John, well into his 80s, was a determined independent soul that loved nothing more than to get in his car, leave the city and head to the hills and wide-open spaces with no particular destination in mind.

On this particular winter day, he did just that. What followed was a series of events that could only be explained by “divine intervention.”

It was past 11 p.m., when a couple of cowboys were headed home from a day of mountain lion hunting. They were running late in the night because the hounds, as they will do, hadn’t returned until long after dark.

It was bitter cold with most of the foot of snow that had fallen the day before still on the ground. They left one ranch where they’d been hunting and headed south to home down a dirt road full of deep frozen ruts.

About half way into the 14 mile drive, the call of nature enticed the driver to pull over to answer it, even though it not that far to home. Both cowboys stepped out of the pickup into the cold starlit night with a plan to “visit” the backside of the horse trailer. 

Out of the darkness, a ways back from the road from beneath a big cedar tree, came a weak voice, calling “help, help.” 

Both men looked at each other, not sure if they were hearing things or if perhaps one of them thought the other had one beer too many.  One cowboy was sure it was some sort of a set up or an ambush, so he reached in the pickup to get his pistol.

The other cowboy wandered toward the voice without thinking a thing about it except, “what or who in the world could that be?” 

It was John.  Earlier in the day, he’d gotten his car completely stuck in the mud and snow on a county road a few miles from where these cowboys found him.

He’d made several attempts to walk for help, but not knowing the area, had no idea which way to go to the nearest house. Just hoping for some luck, he took the left fork in the road when he came to it, and walked on.

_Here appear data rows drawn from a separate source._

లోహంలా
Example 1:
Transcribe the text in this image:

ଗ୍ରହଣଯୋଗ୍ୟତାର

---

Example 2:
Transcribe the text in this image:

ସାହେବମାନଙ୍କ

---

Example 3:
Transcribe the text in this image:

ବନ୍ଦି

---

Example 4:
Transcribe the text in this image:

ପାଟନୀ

It was sunny and relatively warm in the afternoon when he started out. He wore only a light shirt, cardigan sweater, dress slacks and dress shoes with thin socks. 

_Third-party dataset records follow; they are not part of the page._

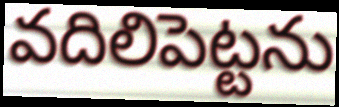
వదిలిపెట్టను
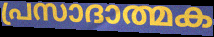
പ്രസാദാത്മക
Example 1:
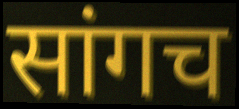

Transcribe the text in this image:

सांगच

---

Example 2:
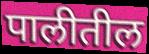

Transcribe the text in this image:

पालीतील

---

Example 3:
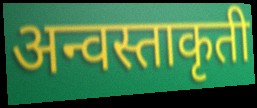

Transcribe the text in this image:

अन्वस्ताकृती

The shoes and socks got wet right away and as the sun began to set, a chill settled over John. But he kept walking.

The thermometer dropped into the teens when darkness settled in. Finally late in the night, cold, miserable and totally disoriented, he curled up in a cedar tree and prayed. 

He later told his rescuers that he thought he was going to die. When he heard the pickup pulling a rattling stock trailer coming down the road, he began to call for help.

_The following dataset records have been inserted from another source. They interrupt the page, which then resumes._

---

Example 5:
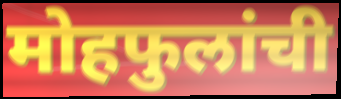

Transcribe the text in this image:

मोहफुलांची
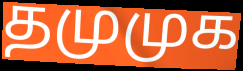
தமுமுக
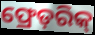
ଫ୍ରେଡ଼ରିକ୍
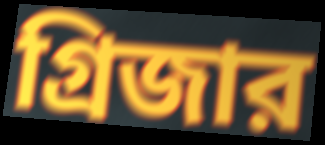
গ্রিজার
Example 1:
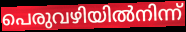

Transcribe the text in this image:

പെരുവഴിയിൽനിന്ന്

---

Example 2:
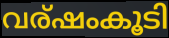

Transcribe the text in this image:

വര്ഷംകൂടി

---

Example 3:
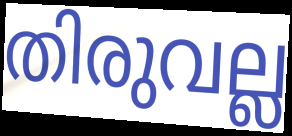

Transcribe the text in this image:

തിരുവല്ല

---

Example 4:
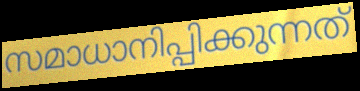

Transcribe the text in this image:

സമാധാനിപ്പിക്കുന്നത്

Help was delivered to him. In the middle of the night, in the middle of nowhere, from someone that under normal circumstance would never have been there.

There wasn’t anyone present that night that didn’t know that none of what happened was coincidence. Too many ifs. If the dogs had not come in late, if they’d never stopped the pickup in the exact place that they did.

Harder to talk about for some than others, John never quit giving praise for his answered prayers.  He said he’d been sent two angels to save him. It didn’t bother him one bit that his angels had been wearing cowboy boots.